Thursday, July 9, 2009

The Mountain and Mohammed

Two issues here
Issue One
I delivered two days training last week, and at the end of the course confirmed the spelling of the names of all attendees, printed the certificates and mailed them off.
Two days later an email from my client “You forgot to sign the certificates”.
She is right, I did.
I don’t feel like asking the client to expend resources on my mistake, so I have rented a car for Friday to drive 45 minutes west, sign 12 certificates with a regular ball-point pen, and that’s it.
An Eighty-Dollar mistake, and one I had better learn.
All is not lost.
I emailed a client on the OTHER side of town and set up a lunch date; they agreed. So I’ll get a bit more use out of the car rental - a face-to-face meeting with a client I would not otherwise meet.
Issue Two
I attended a seminar this week and exchanged business cards with about six attendees. One telephoned me today, “Let’s meet to let me show you what I have to offer. How is your schedule?”.
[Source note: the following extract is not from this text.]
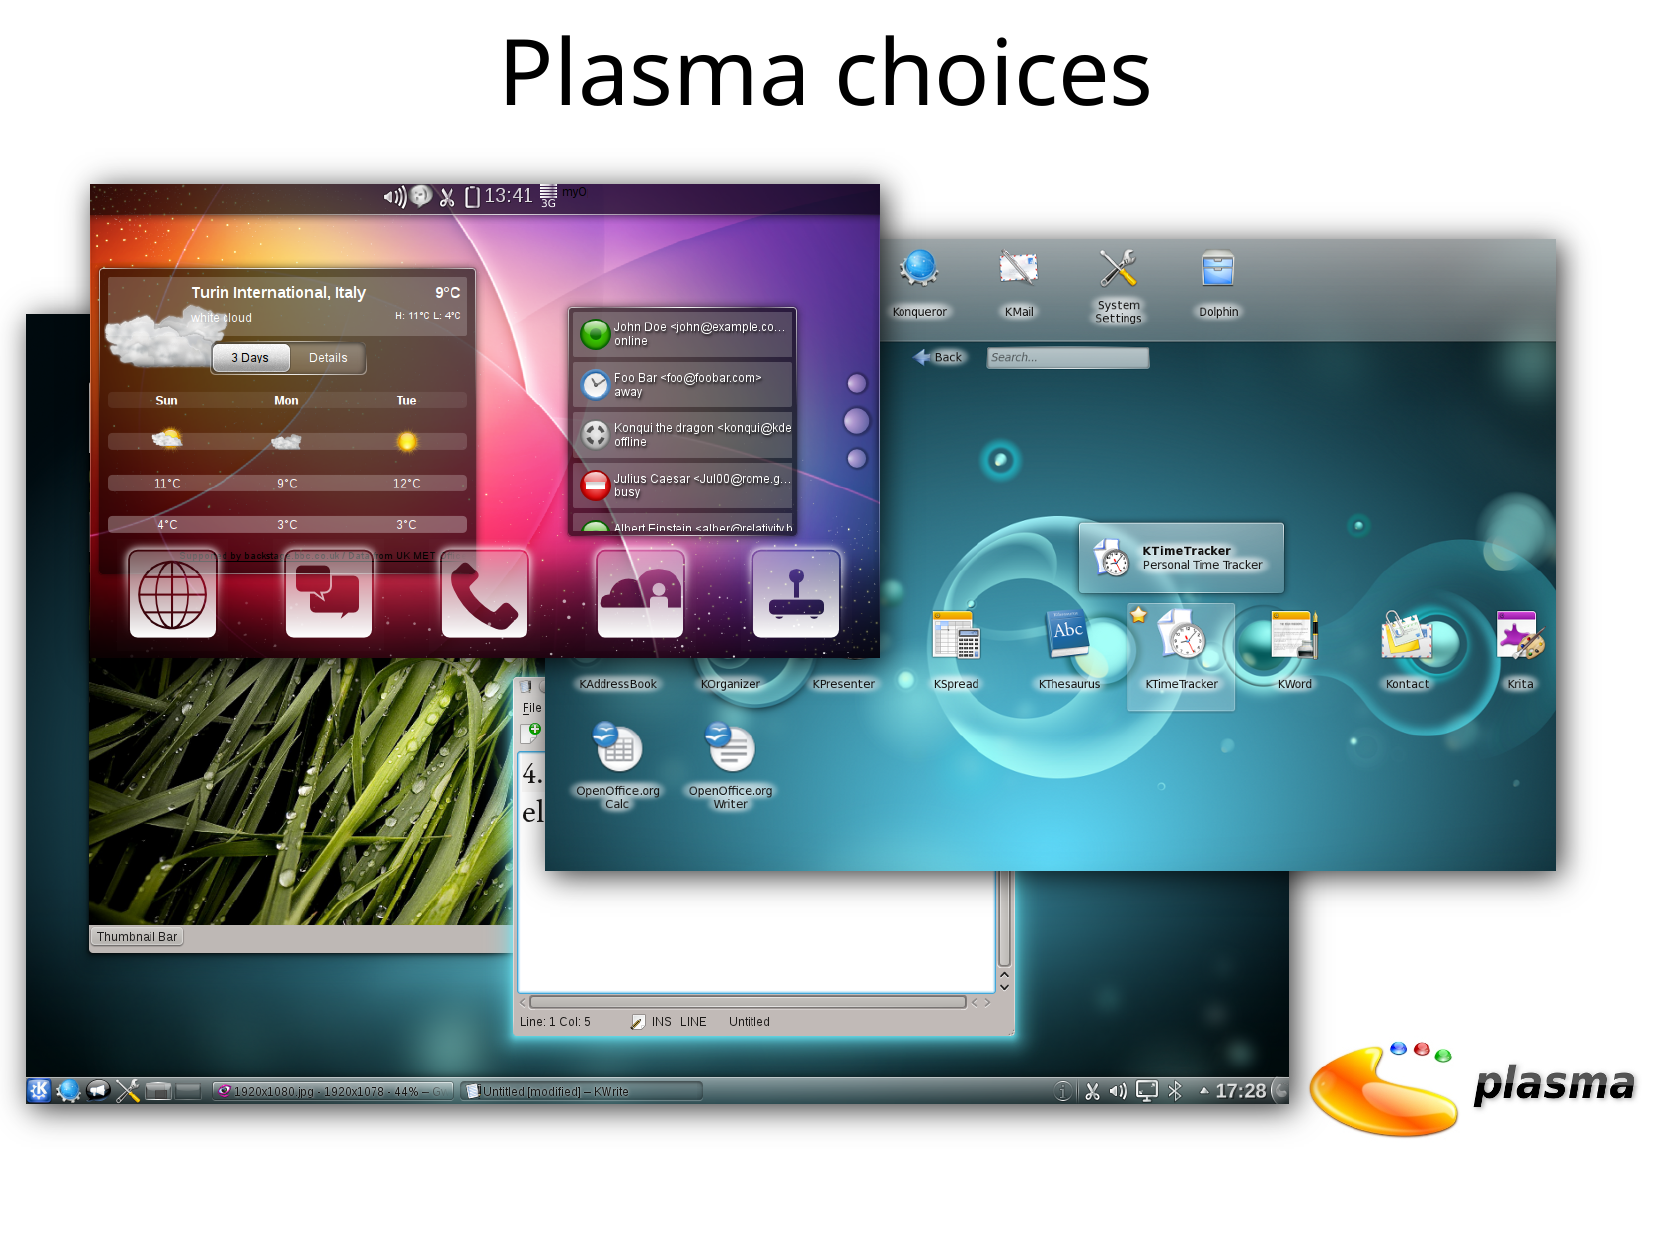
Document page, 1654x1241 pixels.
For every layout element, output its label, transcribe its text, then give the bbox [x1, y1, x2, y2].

My schedule is free, but I don’t own a car (see “Issue One” above), and I don’t feel like spending an hour each way on Public Transit to have someone try to sell me something.
Since my potential supplier lives downtown and drives to work alongside a major highway, I suggested that she drive to me and I’d buy breakfast, lunch or an early supper. We could discuss business over a casual meal.
No go.
She doesn’t do business that way; it is “sit down with paper and pencil”, which is, coincidentally, how I like to do business.
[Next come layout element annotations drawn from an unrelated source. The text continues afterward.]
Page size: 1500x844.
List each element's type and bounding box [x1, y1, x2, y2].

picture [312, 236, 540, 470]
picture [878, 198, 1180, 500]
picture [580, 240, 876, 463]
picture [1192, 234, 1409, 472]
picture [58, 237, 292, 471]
After some cajoling I wheedled a concession from the person who’d like to take my money, that we might arrange a meal at some unspecified date in the future, when, if she is in the vicinity on other business, she could kill two birds with one stone.
And I’m paying for the meal. No problems there.
Conclusion
Whether they request it or not, it seems to me that is the seller’s responsibility to adapt to the buyer’s requirements.
If adaptation can not be achieved, then the two parties are probably too far apart to do business.